__What is needed__
Find the line that contains "145 138 2681". Repeat that line and all lines following it, exactly, through the end of the listing below.

__Data for review__

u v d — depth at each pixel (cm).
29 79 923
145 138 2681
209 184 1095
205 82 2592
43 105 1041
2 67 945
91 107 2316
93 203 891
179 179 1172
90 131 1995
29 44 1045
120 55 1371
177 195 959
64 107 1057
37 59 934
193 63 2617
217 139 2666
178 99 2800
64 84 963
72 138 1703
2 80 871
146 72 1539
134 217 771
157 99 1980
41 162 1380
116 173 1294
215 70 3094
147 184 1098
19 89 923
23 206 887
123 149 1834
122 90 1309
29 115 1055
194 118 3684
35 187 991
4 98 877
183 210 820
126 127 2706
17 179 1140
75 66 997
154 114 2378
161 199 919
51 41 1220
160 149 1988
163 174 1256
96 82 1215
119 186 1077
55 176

__Output of the task__
145 138 2681
209 184 1095
205 82 2592
43 105 1041
2 67 945
91 107 2316
93 203 891
179 179 1172
90 131 1995
29 44 1045
120 55 1371
177 195 959
64 107 1057
37 59 934
193 63 2617
217 139 2666
178 99 2800
64 84 963
72 138 1703
2 80 871
146 72 1539
134 217 771
157 99 1980
41 162 1380
116 173 1294
215 70 3094
147 184 1098
19 89 923
23 206 887
123 149 1834
122 90 1309
29 115 1055
194 118 3684
35 187 991
4 98 877
183 210 820
126 127 2706
17 179 1140
75 66 997
154 114 2378
161 199 919
51 41 1220
160 149 1988
163 174 1256
96 82 1215
119 186 1077
55 176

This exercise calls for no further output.